[Data extract]
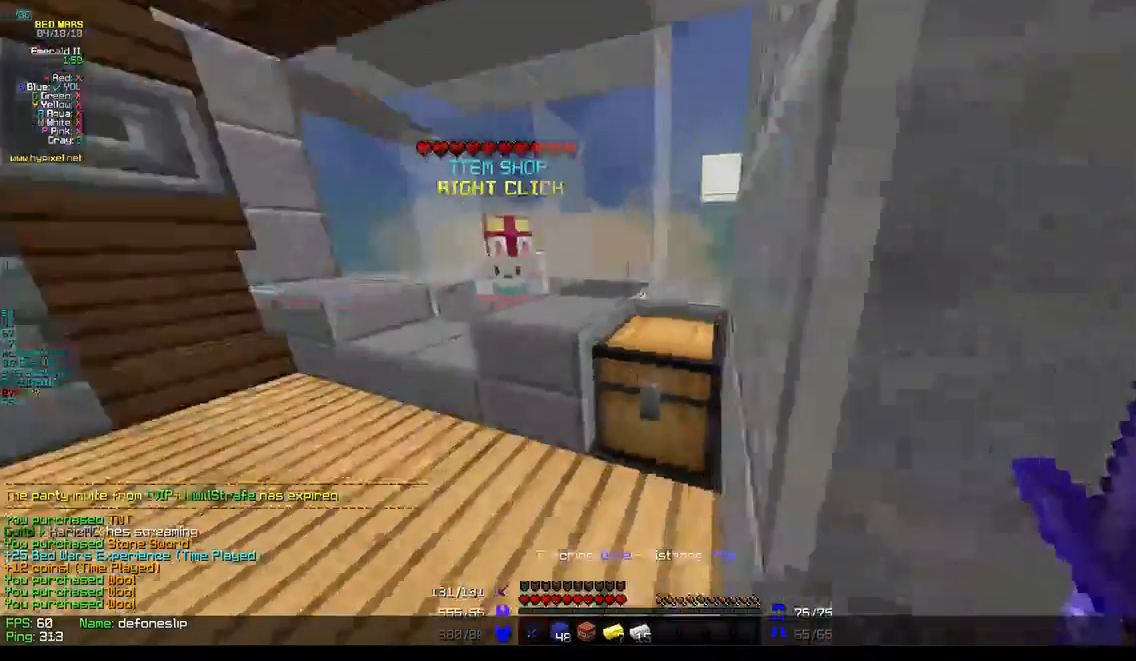
{"keys": [], "mouse": ["left"], "events": [[150, "mouse_left", "down"], [200, "mouse_right", "down"], [283, "mouse_left", "up"], [350, "mouse_left", "down"], [433, "a", "up"], [467, "mouse_right", "up"], [483, "w", "up"]]}
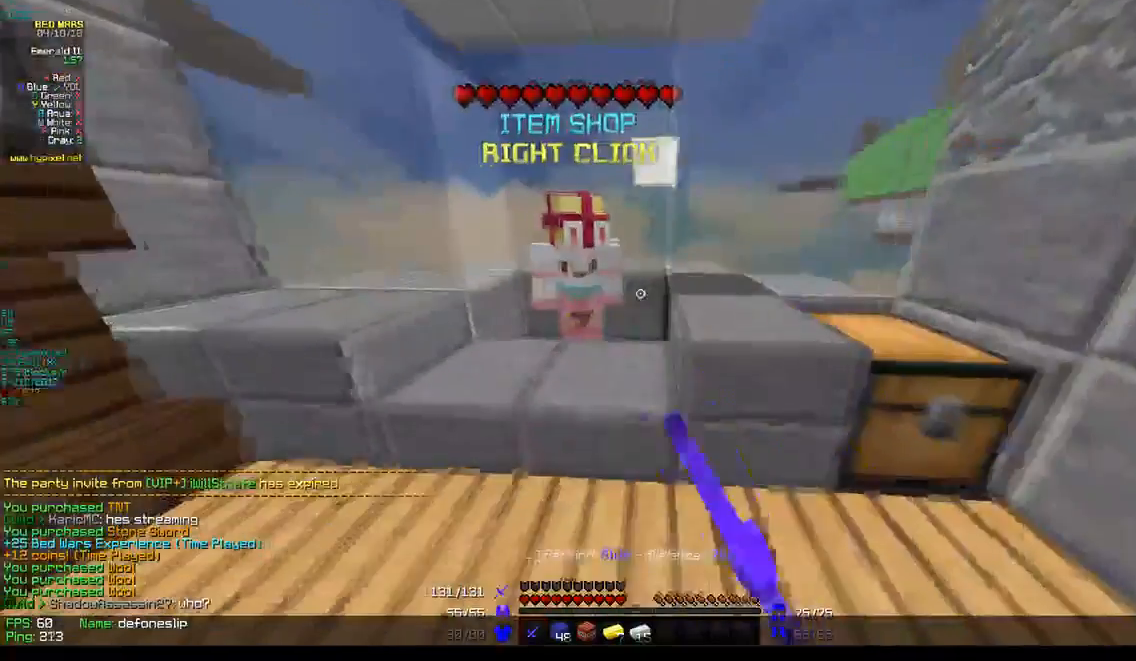
{"keys": [], "mouse": ["left", "right"], "events": [[33, "mouse_right", "down"], [317, "mouse_left", "up"], [333, "mouse_left", "down"], [450, "mouse_left", "up"], [450, "mouse_right", "up"], [483, "mouse_left", "down"], [483, "mouse_right", "down"]]}
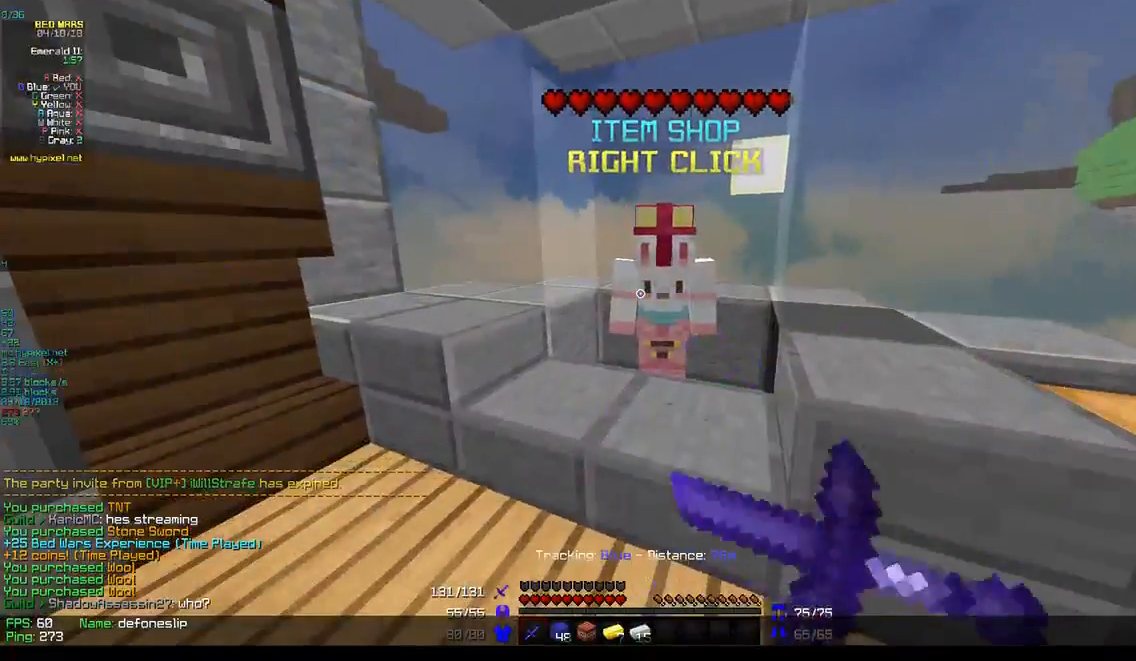
{"keys": [], "mouse": [], "events": [[150, "mouse_left", "up"], [150, "mouse_right", "up"]]}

[Your task] Go through the listing above and retype each line exactly, apart from the pictures.

[Answer below]
{"keys": [], "mouse": ["left"], "events": [[150, "mouse_left", "down"], [200, "mouse_right", "down"], [283, "mouse_left", "up"], [350, "mouse_left", "down"], [433, "a", "up"], [467, "mouse_right", "up"], [483, "w", "up"]]}
{"keys": [], "mouse": ["left", "right"], "events": [[33, "mouse_right", "down"], [317, "mouse_left", "up"], [333, "mouse_left", "down"], [450, "mouse_left", "up"], [450, "mouse_right", "up"], [483, "mouse_left", "down"], [483, "mouse_right", "down"]]}
{"keys": [], "mouse": [], "events": [[150, "mouse_left", "up"], [150, "mouse_right", "up"]]}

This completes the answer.